9) Rosslare Fort? - Slightly speculative this one, as I can't be sure about the dates but there was a fort on a spit of land jutting out from Rosslare into Wexford Harbour. This fort was constructed in the late 1500s. It was said to have contained a wooden lighthouse, which was gone by 1800. The Speed map of 1610 shows a Jewish candelabra symbol, which could indicate a light shining there, though the same symbol appears in Offaly and Kildare!
In 1925, the community at Rosslare Fort was abandoned, when the sea broke through the spit. The whole spit is now underwater, except at very low tides.
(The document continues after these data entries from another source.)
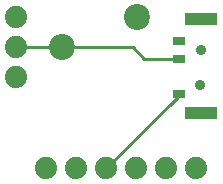
<source format=gbr>
%TF.GenerationSoftware,KiCad,Pcbnew,(5.1.6)-1*%
%TF.CreationDate,2020-09-22T19:12:10+02:00*%
%TF.ProjectId,Uno,556e6f2e-6b69-4636-9164-5f7063625858,rev?*%
%TF.SameCoordinates,Original*%
%TF.FileFunction,Copper,L1,Top*%
%TF.FilePolarity,Positive*%
%FSLAX46Y46*%
G04 Gerber Fmt 4.6, Leading zero omitted, Abs format (unit mm)*
G04 Created by KiCad (PCBNEW (5.1.6)-1) date 2020-09-22 19:12:10*
%MOMM*%
%LPD*%
G01*
G04 APERTURE LIST*
%TA.AperFunction,WasherPad*%
%ADD10C,0.900000*%
%TD*%
%TA.AperFunction,SMDPad,CuDef*%
%ADD11R,2.800000X1.000000*%
%TD*%
%TA.AperFunction,SMDPad,CuDef*%
%ADD12R,1.000000X0.700000*%
%TD*%
%TA.AperFunction,ComponentPad*%
%ADD13C,1.879600*%
%TD*%
%TA.AperFunction,ComponentPad*%
%ADD14C,2.200000*%
%TD*%
%TA.AperFunction,Conductor*%
%ADD15C,0.250000*%
%TD*%
G04 APERTURE END LIST*
D10*
%TO.P,SW1,*%
%TO.N,*%
X48650000Y-87750000D03*
X48600000Y-90750000D03*
D11*
%TO.P,SW1,NC*%
%TO.N,N/C*%
X48700000Y-85150000D03*
D12*
%TO.P,SW1,2*%
%TO.N,GND*%
X46800000Y-88500000D03*
%TO.P,SW1,3*%
%TO.N,N/C*%
X46800000Y-87000000D03*
%TO.P,SW1,1*%
%TO.N,Net-(SW1-Pad1)*%
X46800000Y-91500000D03*
D11*
%TO.P,SW1,NC*%
%TO.N,N/C*%
X48700000Y-93100000D03*
%TD*%
D13*
%TO.P,U1,9*%
%TO.N,Net-(U1-Pad9)*%
X33060000Y-84960000D03*
%TO.P,U1,8*%
%TO.N,GND*%
X33060000Y-87500000D03*
%TO.P,U1,7*%
%TO.N,Net-(U1-Pad7)*%
X33060000Y-90040000D03*
%TO.P,U1,6*%
%TO.N,Net-(U1-Pad6)*%
X48260000Y-97790000D03*
%TO.P,U1,5*%
%TO.N,Net-(U1-Pad5)*%
X45720000Y-97790000D03*
%TO.P,U1,4*%
%TO.N,Net-(U1-Pad4)*%
X43180000Y-97790000D03*
%TO.P,U1,3*%
%TO.N,Net-(SW1-Pad1)*%
X40640000Y-97790000D03*
%TO.P,U1,2*%
%TO.N,Net-(U1-Pad2)*%
X38100000Y-97790000D03*
%TO.P,U1,1*%
%TO.N,Net-(K1-Pad1)*%
X35560000Y-97790000D03*
%TD*%
D14*
%TO.P,Maludo Uno,2*%
%TO.N,GND*%
X36950000Y-87490000D03*
%TO.P,Maludo Uno,1*%
%TO.N,Net-(K1-Pad1)*%
X43300000Y-84950000D03*
%TD*%
D15*
%TO.N,Net-(K1-Pad1)*%
X43940000Y-85530000D02*
X43360000Y-84950000D01*
X43600000Y-85190000D02*
X43360000Y-84950000D01*
%TO.N,GND*%
X33270000Y-87290000D02*
X33060000Y-87500000D01*
X37000000Y-87500000D02*
X37010000Y-87490000D01*
X33060000Y-87500000D02*
X37000000Y-87500000D01*
X37010000Y-87490000D02*
X42890000Y-87490000D01*
X43900000Y-88500000D02*
X46700000Y-88500000D01*
X42890000Y-87490000D02*
X43900000Y-88500000D01*
%TO.N,Net-(SW1-Pad1)*%
X46700000Y-91730000D02*
X40640000Y-97790000D01*
X46700000Y-91500000D02*
X46700000Y-91730000D01*
%TD*%
M02*

</source>
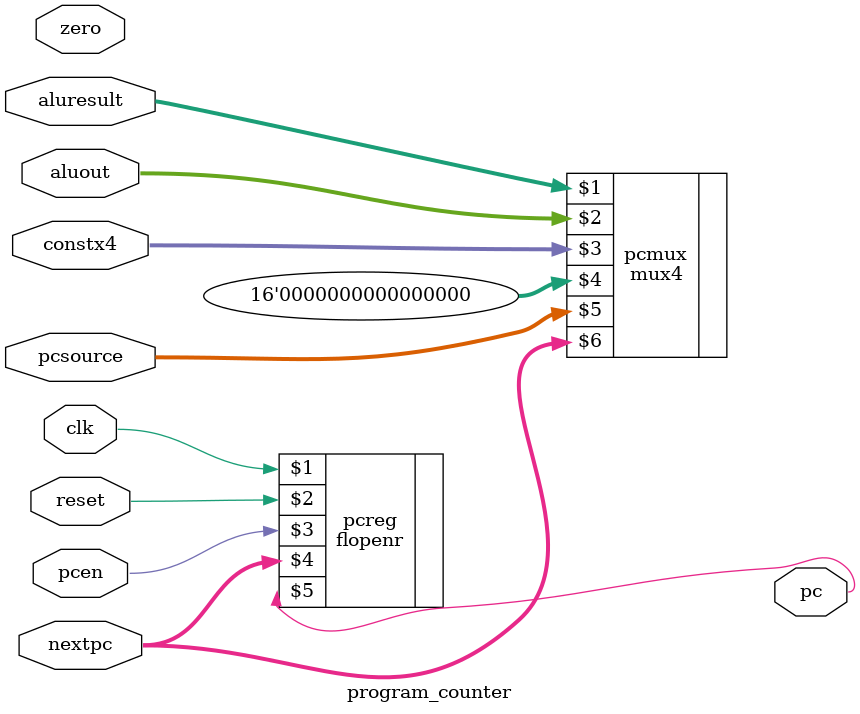
<source format=v>
module program_counter #(parameter WIDTH = 16)(
	input clk, reset, pcen, zero,
	input [1:0] pcsource,
	input [WIDTH-1:0] aluresult, aluout, constx4, nextpc, 
	output pc
);

	localparam CONST_ZERO = 16'b0;
	
   flopenr #(WIDTH) pcreg(clk, reset, pcen, nextpc, pc);
	mux4 #(WIDTH) pcmux(aluresult, aluout, constx4, CONST_ZERO, pcsource, nextpc);

endmodule
</source>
And that, I'm afraid, is my 'definitive list.' I haven't included The Maiden Tower at the entrance to the Boyne, because I have found nowhere to indicate that it was ever lit, although it was apparently a maritime daymark and is certainly old enough to have served as a pre-1700 lighthouse. I also read somewhere that there was a very old light on the front in Kinsale before the land was reclaimed from the sea but I seem to be one of those people that folk don't answer when I ask them questions!
Where would there have been other lighthouses? Well, in general, the pre-1700 population would not have been greatly in favour of lighthouses, as they deprived them of much-needed salvage from shipwrecks. I would suggest they would probably need to be located in a fortified place (Charles Fort, Rosslare Fort, Blackrock) or be under the management of the local clergy (Hook Head, Youghal). Though of course, the Baily and the Old Head of Kinsale survived without either.
They would also need to be located at places favoured by shipping - Kinsale, Youghal, Cork, Wexford, Dublin, Belfast, Limerick and Waterford are already represented. There could be more at these locations. A forgotten tower near the port of Limerick? A light somewhere near Cheekpoint where the river bends around to Waterford? Something near Roches Point would have been handy, I'd have thought!